$L$-Functions of Elliptic Curves Modulo Integers

TL;DR

This paper extends formulas for the reduction of elliptic curve L-functions modulo integers, enabling efficient computation of quadratic twists' L-functions and their root numbers, with applications to analytic rank determination.

Contribution

It generalizes existing formulas for L-functions modulo N, provides a new formula for L-functions modulo 2 of quadratic twists, and applies these to compute root numbers and degrees of L-functions.

Findings

Extended L-function modulo N formula to all quadratic twists with N coprime to p

Derived a formula for the quotient of L-functions modulo 2 for quadratic twists

Computed global root numbers and analytic ranks for families of quadratic twists

Abstract

In 1985, Schoof devised an algorithm to compute zeta functions of elliptic curves over finite fields by directly computing the numerators of these rational functions modulo sufficiently many primes (see \cite{schoof_1985}). If $E/K$ is an elliptic curve with nonconstant $j$-invariant defined over a function field $K$ of characteristic $p \geq 5$, we know that its $L$-function $L(T,E/K)$ is a polynomial in $\mathbb{Z}[T]$ (see \cite[p.11]{katz_2002}).

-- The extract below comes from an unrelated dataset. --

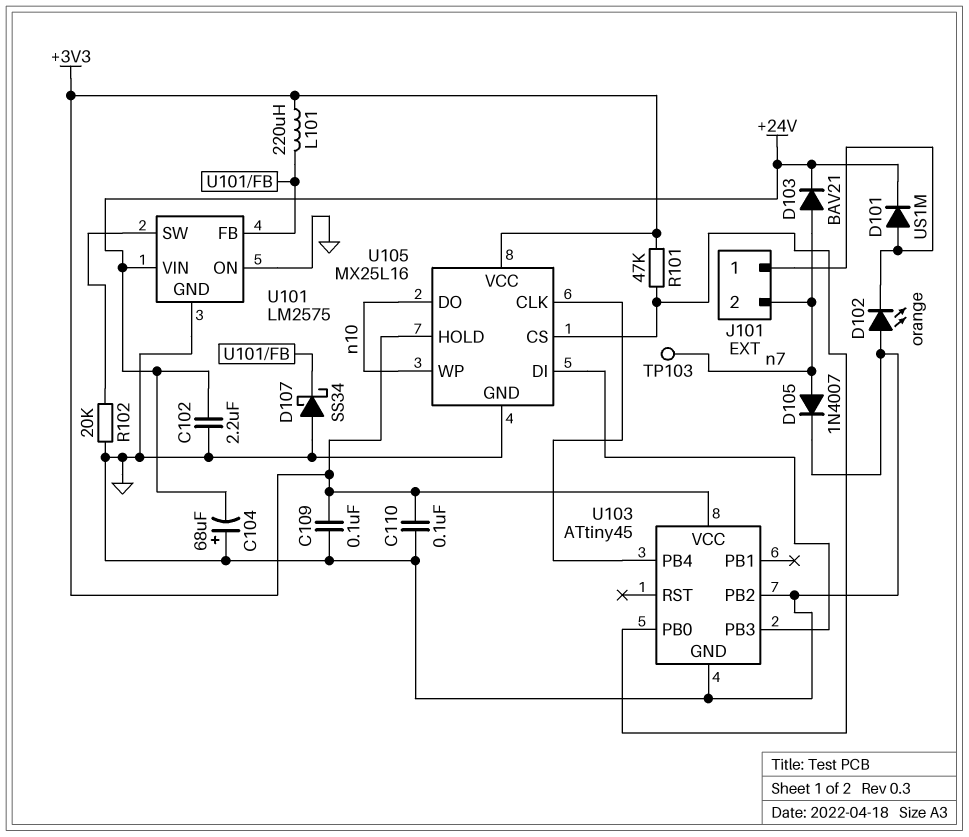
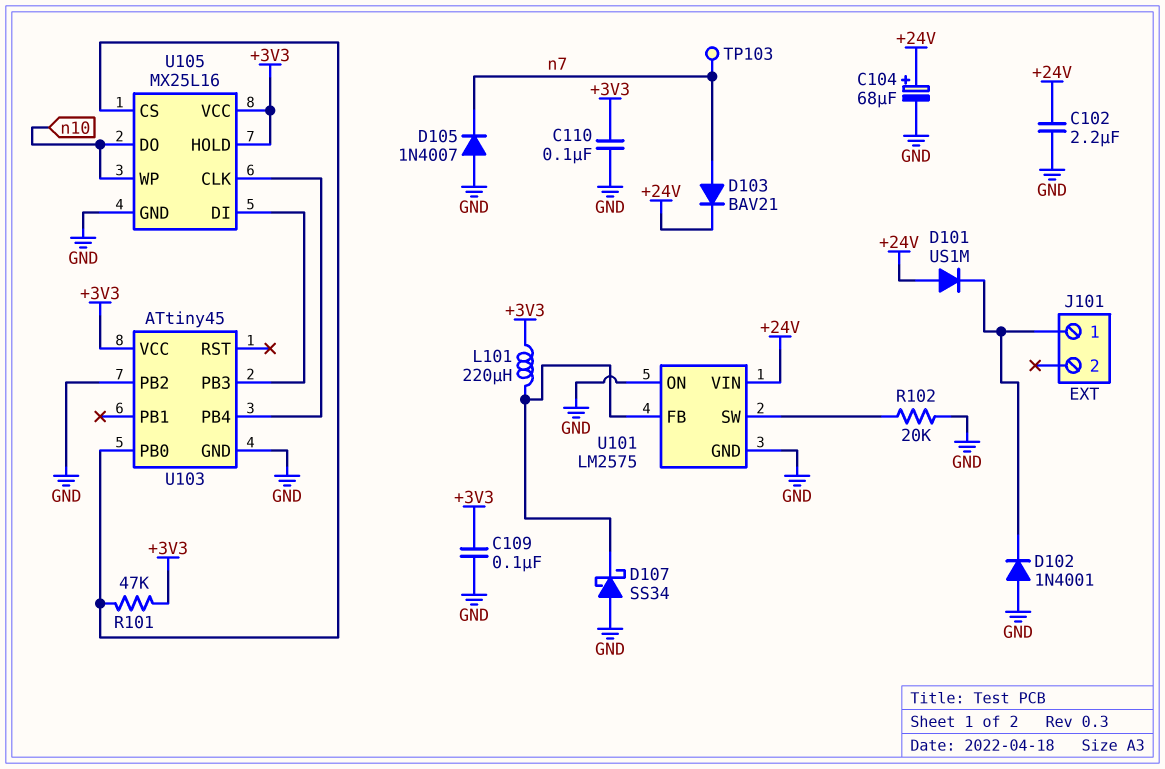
C104: 68uF (plus GND, minus +24V) -> 68uF (plus +24V, minus GND)
D101: diode US1M (A J101/1, K +24V) -> diode US1M (A +24V, K J101/1)
D102: LED orange (A GND, K J101/1) -> diode 1N4001 (A GND, K J101/1)
D105: diode 1N4007 (A n7, K GND) -> diode 1N4007 (A GND, K n7)
J101 pin 2: n7 -> none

Inspired by Schoof, we study the reduction of $L(T,E/K)$ modulo integers. We obtain three main results. Firstly, if $E/K$ has non-trivial $K$-rational $N$-torsion for some integer $N$ coprime with $p$, we extend a formula for $L(T,E/K) \bmod N$ due to Hall (see \cite[p.133, Theorem 4]{hall_2006}) to all quadratic twists $E_f/K$ with $f \in K^\times \smallsetminus K^{\times 2}$. Secondly, without any condition on the $2$-torsion subgroup of $E(K)$, we give a formula for the quotient modulo $2$ of $L$-functions of any two quadratic twists of $E/K$. Thirdly, we use these results to compute the global root numbers of an infinite family of quadratic twists of an elliptic curve and in most cases find the exact analytic rank of each of these twists. We also illustrate that in favourable situations our second main result allows one to compute much more efficiently $L(T,E_f/K) \bmod 2$ than an algorithm of Baig and Hall (see \cite{baig_hall_2012}). Finally, we use our formulas to compute directly some degree $2$ $L$-functions.